Much planning must go on. Got to find the will to cut the screen time.
Funnily enough we can leave tv shows on pause/resume for days and turn off movies, even Jaan can. It's personal online time that causes the internal friction, and more significantly, imposes some sort of green eyed monter hold upon the excluded two. Makes me insecure, Iain frustrated and put upon and makes Jaan overwhelmed & tearful. So perhaps our new rules for happy coexistence should be as below -
(oh the coexistence has to be between us 3, the pets plus our Ipad, smartphones, pc and Macbook, tv/DVD player/TiVo/Audible, Moshi Monsters, car Forums, WeightWatchers Online & Netflix - I don't think we subscribe to anything else)
Physical/sensory (sensible?) relationships need to be maintained, respected and nurtured/kept topped up before the more abstract, detached, meta sensory screen based activity happens. So Jaan should not be hungry, dirty or tired before playing a game online. If possible, he should also have already been doing something fun or routine with one of the rest of us. The home should be physically halfway respectable so Ee can do some forum stuff or watch I-player without feeling all dragged about and uneasy. The fed/watered/walked status needs to be A-OK for all of us and I mean ALL the little ones not just Jaan. It's totally easier to start with screen time, as if that's the beginning and end of all evil in our home, that would be a fallacy though. Ee looks like he runs on empty which pleases me not at all. If it turns out he just chooses to look like that I'll have to think again, but for now a priority pyramid is a first stop.
Another rule could be sharing the extra-real world as we individually use it with each other. Jaan could play Moshi online only with one of us, and play just for a small time, so it can be a shared activity first, computer game second - we read he clicks. I could do the Ocado in my own time and plan menus on WeightWatchers but find a time to share what's on the food forecast for the next few days with the other 2, as a reality rather than a what-do-you-want fantasy. Ee could plan when he'll watch/zone out with the Ipad to coincide with me being able to be near him doing my own thing, far less isolating.
The pitfalls of how we do it now appear to be - I get ignored and eat junk, Jaan gets behavioural issues and plus, he won't sleep, Ee gets no "me time" and is a moody sad moo. Third rule is an awareness of this bad-time scenario. It's NOT acceptable after all. Basically I won't rejoin the living unless I cut out the dead-end bits of screen time, Jaan will slash his own potential to ribbons without better examples and guidance to follow, and we'll never know if Ee is just a grumpypants or if life wih us is really short-changing him unless he has a better set up for his own screen time.

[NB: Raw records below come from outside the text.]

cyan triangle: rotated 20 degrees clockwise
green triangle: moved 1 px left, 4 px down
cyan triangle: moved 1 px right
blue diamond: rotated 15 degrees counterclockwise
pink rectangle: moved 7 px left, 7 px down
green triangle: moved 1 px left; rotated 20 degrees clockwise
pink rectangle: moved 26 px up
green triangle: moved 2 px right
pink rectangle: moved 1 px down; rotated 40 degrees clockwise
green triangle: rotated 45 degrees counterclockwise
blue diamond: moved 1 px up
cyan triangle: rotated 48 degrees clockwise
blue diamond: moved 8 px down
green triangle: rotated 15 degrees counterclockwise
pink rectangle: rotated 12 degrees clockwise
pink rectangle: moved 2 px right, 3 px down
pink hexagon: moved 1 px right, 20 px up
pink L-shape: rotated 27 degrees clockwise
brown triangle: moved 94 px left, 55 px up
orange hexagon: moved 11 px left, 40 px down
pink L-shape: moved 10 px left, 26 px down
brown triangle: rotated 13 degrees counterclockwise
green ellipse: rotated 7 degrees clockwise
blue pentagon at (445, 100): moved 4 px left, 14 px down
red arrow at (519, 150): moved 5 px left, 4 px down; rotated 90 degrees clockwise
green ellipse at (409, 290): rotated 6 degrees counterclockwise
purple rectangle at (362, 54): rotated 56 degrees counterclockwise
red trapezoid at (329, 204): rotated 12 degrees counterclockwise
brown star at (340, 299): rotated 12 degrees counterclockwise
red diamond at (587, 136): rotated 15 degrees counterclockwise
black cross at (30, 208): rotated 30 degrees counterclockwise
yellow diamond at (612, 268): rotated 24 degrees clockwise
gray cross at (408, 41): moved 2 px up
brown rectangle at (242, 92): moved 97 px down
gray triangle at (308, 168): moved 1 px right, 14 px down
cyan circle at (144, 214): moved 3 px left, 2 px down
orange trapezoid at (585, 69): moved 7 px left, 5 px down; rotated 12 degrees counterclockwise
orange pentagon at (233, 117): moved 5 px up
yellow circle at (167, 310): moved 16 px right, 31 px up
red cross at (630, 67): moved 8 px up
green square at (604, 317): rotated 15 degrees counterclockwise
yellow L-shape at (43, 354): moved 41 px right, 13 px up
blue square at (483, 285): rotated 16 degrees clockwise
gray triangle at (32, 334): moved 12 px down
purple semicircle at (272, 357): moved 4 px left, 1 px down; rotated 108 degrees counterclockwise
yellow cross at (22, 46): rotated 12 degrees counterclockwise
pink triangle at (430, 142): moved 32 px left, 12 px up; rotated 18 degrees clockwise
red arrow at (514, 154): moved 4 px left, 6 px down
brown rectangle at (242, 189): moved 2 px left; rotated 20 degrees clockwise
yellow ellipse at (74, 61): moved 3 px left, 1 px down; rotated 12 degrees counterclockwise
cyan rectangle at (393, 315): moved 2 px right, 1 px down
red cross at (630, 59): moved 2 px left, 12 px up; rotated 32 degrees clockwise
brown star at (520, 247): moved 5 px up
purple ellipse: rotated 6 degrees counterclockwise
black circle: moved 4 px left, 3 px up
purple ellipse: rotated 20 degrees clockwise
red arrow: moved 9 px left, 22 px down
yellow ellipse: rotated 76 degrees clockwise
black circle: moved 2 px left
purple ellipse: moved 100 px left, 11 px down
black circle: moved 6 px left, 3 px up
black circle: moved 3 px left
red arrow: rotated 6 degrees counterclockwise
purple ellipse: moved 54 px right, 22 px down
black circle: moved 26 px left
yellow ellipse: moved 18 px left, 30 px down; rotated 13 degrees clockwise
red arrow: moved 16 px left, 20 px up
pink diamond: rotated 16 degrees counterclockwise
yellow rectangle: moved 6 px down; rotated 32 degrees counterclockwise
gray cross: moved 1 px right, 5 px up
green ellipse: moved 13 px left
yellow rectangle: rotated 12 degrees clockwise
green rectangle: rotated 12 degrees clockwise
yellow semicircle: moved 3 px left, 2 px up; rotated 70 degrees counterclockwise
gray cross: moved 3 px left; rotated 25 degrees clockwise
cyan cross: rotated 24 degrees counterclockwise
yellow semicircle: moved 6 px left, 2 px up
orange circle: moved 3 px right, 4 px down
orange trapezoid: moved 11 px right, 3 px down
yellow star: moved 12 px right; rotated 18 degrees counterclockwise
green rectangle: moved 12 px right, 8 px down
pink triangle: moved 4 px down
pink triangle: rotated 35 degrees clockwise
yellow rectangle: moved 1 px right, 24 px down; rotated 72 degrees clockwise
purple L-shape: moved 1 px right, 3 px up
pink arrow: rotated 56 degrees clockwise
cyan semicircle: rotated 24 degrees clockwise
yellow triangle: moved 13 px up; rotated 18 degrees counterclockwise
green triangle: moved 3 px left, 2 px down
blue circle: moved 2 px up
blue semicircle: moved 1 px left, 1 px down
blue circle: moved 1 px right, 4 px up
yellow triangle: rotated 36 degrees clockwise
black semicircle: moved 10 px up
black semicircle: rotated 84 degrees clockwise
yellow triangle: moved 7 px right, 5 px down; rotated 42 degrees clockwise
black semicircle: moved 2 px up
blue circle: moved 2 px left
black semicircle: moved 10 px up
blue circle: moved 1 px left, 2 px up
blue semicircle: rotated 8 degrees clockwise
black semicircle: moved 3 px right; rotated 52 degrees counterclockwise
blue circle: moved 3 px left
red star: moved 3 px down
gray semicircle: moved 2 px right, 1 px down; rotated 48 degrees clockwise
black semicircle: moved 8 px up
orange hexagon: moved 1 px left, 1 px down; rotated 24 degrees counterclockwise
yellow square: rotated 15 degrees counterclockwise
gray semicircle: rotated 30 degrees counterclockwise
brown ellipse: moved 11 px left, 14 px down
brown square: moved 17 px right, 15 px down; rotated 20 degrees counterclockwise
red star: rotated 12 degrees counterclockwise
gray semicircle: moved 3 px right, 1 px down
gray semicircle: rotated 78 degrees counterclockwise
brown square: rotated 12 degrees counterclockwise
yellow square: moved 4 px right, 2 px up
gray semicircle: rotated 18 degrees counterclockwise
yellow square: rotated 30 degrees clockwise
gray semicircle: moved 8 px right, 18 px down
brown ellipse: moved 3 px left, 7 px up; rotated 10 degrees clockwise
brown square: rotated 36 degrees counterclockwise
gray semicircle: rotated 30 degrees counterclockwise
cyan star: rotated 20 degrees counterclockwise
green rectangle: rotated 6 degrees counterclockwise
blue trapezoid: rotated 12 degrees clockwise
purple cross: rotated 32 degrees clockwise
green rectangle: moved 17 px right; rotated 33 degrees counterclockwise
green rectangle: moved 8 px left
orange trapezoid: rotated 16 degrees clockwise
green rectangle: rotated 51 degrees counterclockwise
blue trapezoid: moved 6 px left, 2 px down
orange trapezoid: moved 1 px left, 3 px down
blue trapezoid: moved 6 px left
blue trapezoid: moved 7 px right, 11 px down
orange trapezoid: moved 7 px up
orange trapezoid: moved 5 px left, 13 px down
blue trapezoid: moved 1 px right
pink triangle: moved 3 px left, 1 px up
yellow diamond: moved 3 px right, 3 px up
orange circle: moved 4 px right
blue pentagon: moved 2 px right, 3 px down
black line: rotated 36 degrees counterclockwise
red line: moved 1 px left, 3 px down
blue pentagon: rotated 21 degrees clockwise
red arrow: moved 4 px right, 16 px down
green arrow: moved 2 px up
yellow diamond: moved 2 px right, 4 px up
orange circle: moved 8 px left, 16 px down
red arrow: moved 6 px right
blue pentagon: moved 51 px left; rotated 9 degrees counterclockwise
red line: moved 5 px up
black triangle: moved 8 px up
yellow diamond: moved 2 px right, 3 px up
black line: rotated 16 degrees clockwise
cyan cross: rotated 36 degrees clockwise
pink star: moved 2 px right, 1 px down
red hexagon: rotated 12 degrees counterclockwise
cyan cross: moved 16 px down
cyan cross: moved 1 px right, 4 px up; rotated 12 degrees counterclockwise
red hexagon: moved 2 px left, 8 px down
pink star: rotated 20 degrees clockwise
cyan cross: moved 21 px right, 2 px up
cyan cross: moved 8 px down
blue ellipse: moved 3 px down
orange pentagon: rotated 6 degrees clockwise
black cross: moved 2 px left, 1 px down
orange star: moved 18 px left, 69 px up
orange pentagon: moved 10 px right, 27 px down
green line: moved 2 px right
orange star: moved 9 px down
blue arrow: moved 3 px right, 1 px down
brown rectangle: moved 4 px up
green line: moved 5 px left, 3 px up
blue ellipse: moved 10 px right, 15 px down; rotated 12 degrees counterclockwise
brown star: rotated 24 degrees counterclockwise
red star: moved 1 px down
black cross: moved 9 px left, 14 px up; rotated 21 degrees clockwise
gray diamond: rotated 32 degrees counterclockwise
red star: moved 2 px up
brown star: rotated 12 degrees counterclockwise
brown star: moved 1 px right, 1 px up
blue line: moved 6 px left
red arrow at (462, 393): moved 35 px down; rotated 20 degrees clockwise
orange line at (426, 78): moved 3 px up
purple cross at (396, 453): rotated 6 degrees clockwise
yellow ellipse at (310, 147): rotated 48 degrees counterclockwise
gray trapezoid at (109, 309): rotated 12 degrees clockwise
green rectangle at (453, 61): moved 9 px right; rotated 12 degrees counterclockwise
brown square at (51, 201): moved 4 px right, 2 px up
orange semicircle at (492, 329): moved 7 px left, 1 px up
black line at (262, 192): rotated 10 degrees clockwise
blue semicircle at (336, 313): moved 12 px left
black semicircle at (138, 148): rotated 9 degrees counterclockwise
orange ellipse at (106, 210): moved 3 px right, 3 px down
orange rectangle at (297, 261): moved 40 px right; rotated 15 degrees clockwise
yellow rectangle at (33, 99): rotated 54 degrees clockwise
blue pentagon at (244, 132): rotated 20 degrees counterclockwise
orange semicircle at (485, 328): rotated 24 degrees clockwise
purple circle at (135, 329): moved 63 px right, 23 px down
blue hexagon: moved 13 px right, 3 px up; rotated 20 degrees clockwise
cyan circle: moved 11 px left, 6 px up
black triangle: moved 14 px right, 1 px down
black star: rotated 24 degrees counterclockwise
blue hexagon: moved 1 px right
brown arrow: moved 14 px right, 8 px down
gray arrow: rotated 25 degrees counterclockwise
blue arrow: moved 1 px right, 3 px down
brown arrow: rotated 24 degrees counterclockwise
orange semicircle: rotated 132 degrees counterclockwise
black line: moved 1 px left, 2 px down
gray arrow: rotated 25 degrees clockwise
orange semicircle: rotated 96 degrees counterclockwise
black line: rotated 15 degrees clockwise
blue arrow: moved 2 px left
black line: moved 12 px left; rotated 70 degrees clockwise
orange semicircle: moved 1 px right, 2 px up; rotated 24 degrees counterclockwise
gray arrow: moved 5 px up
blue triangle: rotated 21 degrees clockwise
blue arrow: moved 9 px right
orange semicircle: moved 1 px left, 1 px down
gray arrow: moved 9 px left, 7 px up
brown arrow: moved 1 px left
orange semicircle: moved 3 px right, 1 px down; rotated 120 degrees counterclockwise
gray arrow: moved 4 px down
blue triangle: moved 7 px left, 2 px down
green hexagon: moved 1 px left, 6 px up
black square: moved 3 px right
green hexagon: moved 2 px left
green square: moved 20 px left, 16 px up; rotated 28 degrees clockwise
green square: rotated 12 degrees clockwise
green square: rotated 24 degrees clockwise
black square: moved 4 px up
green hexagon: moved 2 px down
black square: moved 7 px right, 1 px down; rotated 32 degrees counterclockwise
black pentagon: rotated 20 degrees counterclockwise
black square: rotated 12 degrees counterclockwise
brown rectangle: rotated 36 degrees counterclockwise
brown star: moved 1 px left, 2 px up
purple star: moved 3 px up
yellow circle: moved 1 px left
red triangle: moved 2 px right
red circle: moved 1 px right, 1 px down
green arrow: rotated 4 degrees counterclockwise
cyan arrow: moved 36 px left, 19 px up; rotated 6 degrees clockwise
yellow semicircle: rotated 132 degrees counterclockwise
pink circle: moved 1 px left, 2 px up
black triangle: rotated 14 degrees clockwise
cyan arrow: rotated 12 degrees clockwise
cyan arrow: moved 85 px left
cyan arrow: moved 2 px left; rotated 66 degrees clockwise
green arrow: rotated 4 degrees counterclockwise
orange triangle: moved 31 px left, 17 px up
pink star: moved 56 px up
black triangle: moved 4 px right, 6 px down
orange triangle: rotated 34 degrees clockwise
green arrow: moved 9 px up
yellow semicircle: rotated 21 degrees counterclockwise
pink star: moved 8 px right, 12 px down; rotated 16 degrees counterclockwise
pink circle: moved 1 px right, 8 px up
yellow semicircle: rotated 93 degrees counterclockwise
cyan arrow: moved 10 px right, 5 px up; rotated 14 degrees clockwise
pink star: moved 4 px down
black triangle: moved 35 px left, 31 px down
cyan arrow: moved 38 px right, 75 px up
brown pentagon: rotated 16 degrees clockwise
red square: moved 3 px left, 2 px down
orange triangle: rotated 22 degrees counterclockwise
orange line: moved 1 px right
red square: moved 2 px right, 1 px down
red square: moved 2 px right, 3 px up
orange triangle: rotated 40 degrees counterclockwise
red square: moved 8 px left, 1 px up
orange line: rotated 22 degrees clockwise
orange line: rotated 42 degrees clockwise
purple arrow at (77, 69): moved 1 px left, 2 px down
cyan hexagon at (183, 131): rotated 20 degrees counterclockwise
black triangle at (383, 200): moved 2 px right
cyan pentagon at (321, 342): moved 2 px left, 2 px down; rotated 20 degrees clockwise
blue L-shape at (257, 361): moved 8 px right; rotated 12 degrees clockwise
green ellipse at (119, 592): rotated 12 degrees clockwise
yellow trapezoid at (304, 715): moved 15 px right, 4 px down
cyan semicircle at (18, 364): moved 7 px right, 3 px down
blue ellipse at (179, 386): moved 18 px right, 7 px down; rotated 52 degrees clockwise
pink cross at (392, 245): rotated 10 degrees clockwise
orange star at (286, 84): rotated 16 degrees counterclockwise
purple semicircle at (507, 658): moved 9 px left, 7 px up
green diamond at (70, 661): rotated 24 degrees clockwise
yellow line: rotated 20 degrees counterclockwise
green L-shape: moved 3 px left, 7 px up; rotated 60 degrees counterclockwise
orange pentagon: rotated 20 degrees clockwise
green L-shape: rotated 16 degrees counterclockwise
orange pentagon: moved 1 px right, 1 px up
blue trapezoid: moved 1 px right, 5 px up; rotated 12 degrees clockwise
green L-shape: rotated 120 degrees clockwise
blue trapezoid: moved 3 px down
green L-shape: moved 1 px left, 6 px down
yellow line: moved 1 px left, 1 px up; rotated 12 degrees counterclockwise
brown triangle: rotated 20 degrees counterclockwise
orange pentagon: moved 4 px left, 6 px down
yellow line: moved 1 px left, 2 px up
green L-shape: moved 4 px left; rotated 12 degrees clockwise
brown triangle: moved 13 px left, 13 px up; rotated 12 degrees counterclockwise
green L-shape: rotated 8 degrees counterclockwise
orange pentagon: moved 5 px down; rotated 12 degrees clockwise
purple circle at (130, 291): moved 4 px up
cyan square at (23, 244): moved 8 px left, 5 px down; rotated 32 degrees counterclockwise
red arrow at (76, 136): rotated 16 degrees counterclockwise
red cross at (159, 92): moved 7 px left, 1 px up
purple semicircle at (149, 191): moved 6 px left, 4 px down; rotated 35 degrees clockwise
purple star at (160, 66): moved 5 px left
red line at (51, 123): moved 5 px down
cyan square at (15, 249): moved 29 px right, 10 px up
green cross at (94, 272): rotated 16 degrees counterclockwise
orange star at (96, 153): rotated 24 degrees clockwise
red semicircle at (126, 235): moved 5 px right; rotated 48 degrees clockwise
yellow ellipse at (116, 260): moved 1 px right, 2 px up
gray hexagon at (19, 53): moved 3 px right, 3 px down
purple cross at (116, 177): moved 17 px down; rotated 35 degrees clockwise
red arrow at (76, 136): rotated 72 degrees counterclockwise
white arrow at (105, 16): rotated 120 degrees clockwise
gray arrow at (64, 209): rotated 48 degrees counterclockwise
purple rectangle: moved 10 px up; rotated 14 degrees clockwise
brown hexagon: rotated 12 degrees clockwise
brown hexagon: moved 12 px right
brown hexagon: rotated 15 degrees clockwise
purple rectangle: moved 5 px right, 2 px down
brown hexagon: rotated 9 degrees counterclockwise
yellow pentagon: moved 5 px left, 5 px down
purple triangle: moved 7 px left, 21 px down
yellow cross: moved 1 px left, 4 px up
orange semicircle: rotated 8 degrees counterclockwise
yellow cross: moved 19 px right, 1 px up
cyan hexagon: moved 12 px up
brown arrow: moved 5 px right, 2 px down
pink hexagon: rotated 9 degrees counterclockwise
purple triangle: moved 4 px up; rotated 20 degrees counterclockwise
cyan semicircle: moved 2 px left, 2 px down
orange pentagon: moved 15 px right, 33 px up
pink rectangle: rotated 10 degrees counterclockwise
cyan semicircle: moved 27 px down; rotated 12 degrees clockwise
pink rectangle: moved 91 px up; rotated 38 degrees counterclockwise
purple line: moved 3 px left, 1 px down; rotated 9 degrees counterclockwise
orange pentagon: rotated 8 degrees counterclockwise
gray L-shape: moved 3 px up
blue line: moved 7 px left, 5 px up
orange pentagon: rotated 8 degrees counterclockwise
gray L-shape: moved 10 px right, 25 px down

Easier said than done, darn it. Constant onlinity isn't all it's cracked up to be, the hype is poo. I have found when I'm with my mates I'm engaged and having a totally multi dimensional time. Just hanging about with nothing but online for more than a third of a day though ..... snoresville, and my online experience is beautifully coordinated and effected by my actual real friends, and their tastes and preferences, as well as my own. It's a sophisticated conjunction of what I love doing and talking about with my actual everyday mates and my personal everyday shopping/eating/scheduling and news tools. It's supposed to supplement my mornings with Deb, quick meet ups with Cathy and afternoons with Katie. It still leaves me lacking though, and falls apart if I don't see them really. It's been a massive fail with friends and family outside this precious trinity though as my siblings and family just don't use their wwwpresence in this way. Gah humbug.